NUR 508 Role of a Religious Ethic in Public Policy

So where does this leave us? Back in the public square where each individual and group gets a chance to articulate its moral vision regarding issues of public concern. There are many issues, of course, that are of concern only within religious communities: e.g., the right of women to be ordained, the obligation to be baptized before gaining a vote in a congregation’s affairs, who has the right to read the Torah scroll, and so forth. There are other issues that are central to the development of public policy, such as the civil rights of women and gay persons to be treated equally under the laws of the nation, the justice of which are also of concern to religious communities. Most religions have an interest in issues of justice and the social welfare of the nations in which they find a home. And as participants in the political affairs of those nations their members have a right to speak for what they regard as the moral dimension of public policy. They have no more but no less a right to try to persuade people of different convictions that their prescription for public policy is the best available for advancing the common social good. And the means of persuasion are those available to all members of the polity: namely, politics, persuasion, and the passage of laws that have secure sufficient support in legislatures. If you don’t like the ethical positions of a religious group, provide an alternative moral position. You can’t beat a particular moral value with an a-moral value since values are inherently moral. If you don’t like the moral values of a particular religious group, challenge them with some of your own.

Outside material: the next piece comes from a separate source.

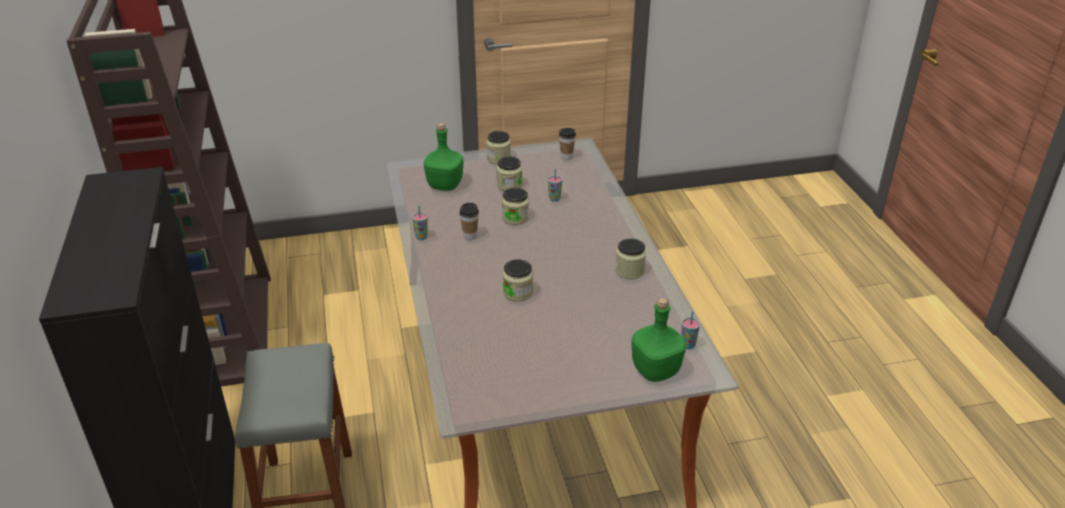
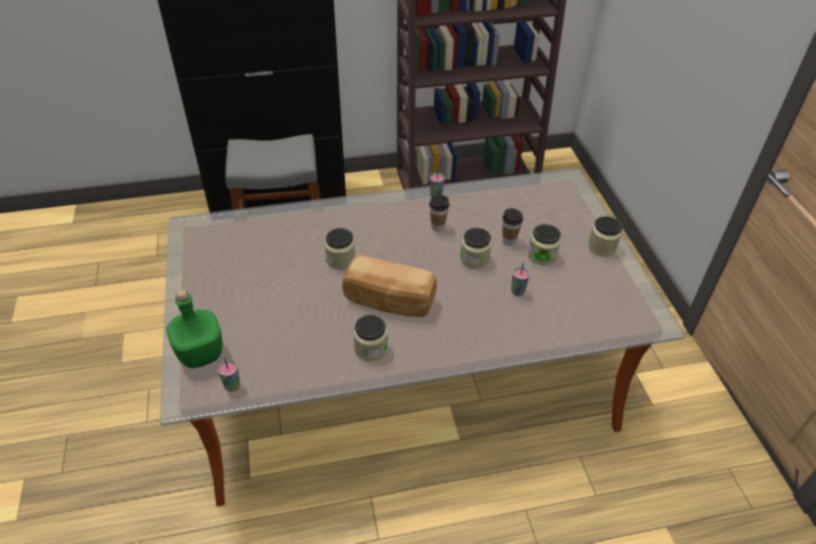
camera: 90 degrees right, 10 degrees up
green bottle [424,123,464,191] -> none
cup [559,128,576,160] -> cup moved to [502,208,523,246]
none -> bread [342,255,437,317]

The first step toward a healthy robust democracy is to identify those public issues whose resolution will positively affect the common good. The second step is to marshal all the resources necessary to advance that resolution. Among those resources will be the moral voices of religious as well as non-religious individuals and communities. Often some religious voices will have more in common with secular voices than they will with other voices within their own religious tradition. But that is as it should be: a multitude of voices from a variety of moral convictions, coalescing around a common moral conviction that seeks to shape the best possible policies for the common weal. Let moral values compete for the allegiance of the electorate and may the most persuasive value win.